March 2026 marks the 250th anniversary of The Wealth of Nations. In that foundational text for modern economics, Adam Smith described a decentralized economy of small producers. Over the next two and a half centuries, however, the emergence of large firms began to shatter this blueprint of “atomistic” capitalism. Once upon a time, this shift motivated many observers to discuss and debate the span of control of the visible hand and the “centralization of capitals” (Marx, 1867; Marshall, 1890; Hayek, 1945; Galbraith, 1967; Chandler, 1977; Lucas, 1978). This evolution also inspired influential research on corporate governance (Berle and Means, 1932), which used high production concentration to emphasize that the separation of ownership and control in large corporations is consequential for society.
In the past few years, the rising dominance of large firms has returned to the forefront of economic and legal discourse. Recent discussions have had a particular focus on changes in the United States since around 1980, perhaps due to both greater data availability for this setting and our impression that this period has been rather eventful.

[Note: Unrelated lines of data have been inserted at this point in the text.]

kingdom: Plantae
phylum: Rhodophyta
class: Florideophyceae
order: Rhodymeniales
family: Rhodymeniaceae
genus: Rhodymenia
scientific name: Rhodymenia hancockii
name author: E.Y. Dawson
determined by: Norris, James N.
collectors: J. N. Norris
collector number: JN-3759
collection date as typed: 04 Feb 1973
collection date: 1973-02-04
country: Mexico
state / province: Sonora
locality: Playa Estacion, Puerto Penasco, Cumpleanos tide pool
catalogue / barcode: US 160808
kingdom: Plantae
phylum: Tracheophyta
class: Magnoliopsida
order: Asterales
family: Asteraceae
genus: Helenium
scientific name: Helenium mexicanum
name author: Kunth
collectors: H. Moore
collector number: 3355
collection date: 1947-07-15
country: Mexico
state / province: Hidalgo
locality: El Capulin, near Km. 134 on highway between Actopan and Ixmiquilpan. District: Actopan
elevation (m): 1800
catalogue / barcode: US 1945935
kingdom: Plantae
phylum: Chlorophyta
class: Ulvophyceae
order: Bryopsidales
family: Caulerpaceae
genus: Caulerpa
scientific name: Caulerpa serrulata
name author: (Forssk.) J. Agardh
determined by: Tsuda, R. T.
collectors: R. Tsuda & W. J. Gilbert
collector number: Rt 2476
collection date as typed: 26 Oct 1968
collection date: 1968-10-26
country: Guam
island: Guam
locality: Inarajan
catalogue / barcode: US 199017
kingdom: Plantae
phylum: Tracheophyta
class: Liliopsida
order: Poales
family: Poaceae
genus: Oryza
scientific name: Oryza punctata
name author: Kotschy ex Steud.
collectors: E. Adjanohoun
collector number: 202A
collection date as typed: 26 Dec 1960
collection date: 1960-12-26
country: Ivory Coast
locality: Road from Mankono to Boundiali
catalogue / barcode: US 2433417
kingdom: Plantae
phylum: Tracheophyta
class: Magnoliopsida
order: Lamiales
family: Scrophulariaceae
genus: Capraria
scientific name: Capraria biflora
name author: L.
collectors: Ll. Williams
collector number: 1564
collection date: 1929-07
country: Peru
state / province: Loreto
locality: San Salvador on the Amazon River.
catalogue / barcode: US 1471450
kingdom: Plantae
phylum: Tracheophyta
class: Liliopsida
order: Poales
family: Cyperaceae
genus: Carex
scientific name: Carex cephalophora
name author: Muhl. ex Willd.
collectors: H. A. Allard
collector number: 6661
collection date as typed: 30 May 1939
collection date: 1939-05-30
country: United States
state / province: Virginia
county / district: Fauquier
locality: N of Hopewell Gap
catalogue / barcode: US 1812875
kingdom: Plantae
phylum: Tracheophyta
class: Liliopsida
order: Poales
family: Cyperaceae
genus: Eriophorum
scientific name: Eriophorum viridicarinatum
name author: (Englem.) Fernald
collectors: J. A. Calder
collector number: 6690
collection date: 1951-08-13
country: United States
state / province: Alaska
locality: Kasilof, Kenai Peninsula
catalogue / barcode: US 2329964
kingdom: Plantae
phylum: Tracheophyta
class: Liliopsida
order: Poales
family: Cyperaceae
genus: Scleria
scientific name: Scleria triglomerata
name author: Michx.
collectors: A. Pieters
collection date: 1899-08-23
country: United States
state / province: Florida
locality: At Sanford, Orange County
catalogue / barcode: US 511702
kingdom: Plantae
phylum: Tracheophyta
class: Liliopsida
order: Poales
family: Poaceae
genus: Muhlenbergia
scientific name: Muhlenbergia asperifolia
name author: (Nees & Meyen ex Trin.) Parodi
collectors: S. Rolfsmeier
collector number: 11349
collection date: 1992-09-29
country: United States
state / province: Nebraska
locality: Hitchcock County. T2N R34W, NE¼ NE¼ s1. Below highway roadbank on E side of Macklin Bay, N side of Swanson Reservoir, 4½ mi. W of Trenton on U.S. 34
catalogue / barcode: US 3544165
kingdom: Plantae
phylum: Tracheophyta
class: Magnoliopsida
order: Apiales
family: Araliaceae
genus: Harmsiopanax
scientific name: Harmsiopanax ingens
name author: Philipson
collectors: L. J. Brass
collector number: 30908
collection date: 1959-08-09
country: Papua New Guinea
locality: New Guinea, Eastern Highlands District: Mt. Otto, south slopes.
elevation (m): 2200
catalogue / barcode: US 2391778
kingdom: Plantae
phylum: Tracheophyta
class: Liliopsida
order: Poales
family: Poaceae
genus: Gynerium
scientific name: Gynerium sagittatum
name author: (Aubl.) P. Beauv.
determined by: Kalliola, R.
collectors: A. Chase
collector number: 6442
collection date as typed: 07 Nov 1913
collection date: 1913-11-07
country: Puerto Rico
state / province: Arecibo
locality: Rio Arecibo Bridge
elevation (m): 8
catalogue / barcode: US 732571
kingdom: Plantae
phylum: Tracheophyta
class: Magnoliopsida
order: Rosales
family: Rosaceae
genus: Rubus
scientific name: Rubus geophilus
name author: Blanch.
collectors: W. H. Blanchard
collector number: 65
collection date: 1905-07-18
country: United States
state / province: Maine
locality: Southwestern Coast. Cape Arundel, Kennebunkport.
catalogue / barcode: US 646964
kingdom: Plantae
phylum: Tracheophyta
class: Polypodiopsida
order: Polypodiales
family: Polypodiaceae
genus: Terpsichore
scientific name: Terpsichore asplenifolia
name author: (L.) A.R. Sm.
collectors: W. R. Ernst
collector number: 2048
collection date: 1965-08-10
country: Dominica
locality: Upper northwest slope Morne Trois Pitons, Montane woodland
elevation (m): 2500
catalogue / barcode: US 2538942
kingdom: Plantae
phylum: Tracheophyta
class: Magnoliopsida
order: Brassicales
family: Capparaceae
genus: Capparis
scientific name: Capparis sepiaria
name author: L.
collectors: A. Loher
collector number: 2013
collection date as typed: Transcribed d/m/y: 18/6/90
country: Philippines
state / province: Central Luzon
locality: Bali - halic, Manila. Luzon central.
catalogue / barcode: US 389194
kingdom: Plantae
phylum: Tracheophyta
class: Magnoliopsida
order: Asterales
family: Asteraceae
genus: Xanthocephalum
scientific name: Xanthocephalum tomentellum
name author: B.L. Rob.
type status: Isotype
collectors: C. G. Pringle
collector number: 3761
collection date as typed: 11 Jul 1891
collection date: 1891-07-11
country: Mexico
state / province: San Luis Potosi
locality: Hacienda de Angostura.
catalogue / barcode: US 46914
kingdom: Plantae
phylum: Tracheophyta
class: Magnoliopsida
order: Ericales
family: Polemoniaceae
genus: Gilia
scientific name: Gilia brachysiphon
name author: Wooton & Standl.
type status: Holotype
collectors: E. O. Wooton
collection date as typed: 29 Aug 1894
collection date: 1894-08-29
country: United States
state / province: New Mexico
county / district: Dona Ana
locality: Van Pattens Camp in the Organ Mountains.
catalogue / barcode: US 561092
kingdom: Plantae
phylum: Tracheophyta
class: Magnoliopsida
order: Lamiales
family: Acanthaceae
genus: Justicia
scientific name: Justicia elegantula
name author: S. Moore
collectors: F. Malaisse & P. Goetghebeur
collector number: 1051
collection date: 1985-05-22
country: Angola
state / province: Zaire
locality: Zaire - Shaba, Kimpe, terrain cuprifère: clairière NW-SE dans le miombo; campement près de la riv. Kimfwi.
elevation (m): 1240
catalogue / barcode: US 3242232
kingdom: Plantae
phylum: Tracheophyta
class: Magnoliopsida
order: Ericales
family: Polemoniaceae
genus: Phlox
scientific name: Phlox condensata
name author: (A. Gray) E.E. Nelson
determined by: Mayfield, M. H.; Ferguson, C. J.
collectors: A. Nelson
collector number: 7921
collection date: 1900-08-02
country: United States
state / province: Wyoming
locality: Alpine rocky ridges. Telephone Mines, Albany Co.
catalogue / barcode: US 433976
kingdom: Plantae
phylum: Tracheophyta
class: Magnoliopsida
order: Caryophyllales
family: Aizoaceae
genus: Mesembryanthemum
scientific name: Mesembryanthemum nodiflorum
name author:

An influential finding, based on the widely-used U.S. census dataset with comprehensive coverage over this period, shows that the largest firms account for an increasing share of output in many industries (Autor et al., 2020; Covarrubias, Gutiérrez, and Philippon, 2020). This rise of concentration is often viewed as an unusual development, and many studies have asked whether it results from shifts in technologies, trade, policies, or demographics.
In our new paper, “Business Concentration around the World: 1900–2020,” we assemble a new dataset to examine the rise of large firms through a wide lens, across both time and space. We uncover two sets of facts, which hold broadly over the past century among market-based advanced economies with available data. The foundation for these analyses is official statistics on the firm size distribution with long-run economy-wide coverage, which we have been able to find for ten countries across Asia, Europe, North America, and Oceania, in addition to the United States in our prior work (Kwon, Ma, and Zimmermann, 2024). We focus on market-based economies to study the “organic” evolution of the organization of production (in environments that approximate “Smithian” capitalism), which is not heavily influenced by government interventions. They are also the primary countries where we can find high quality long-run data.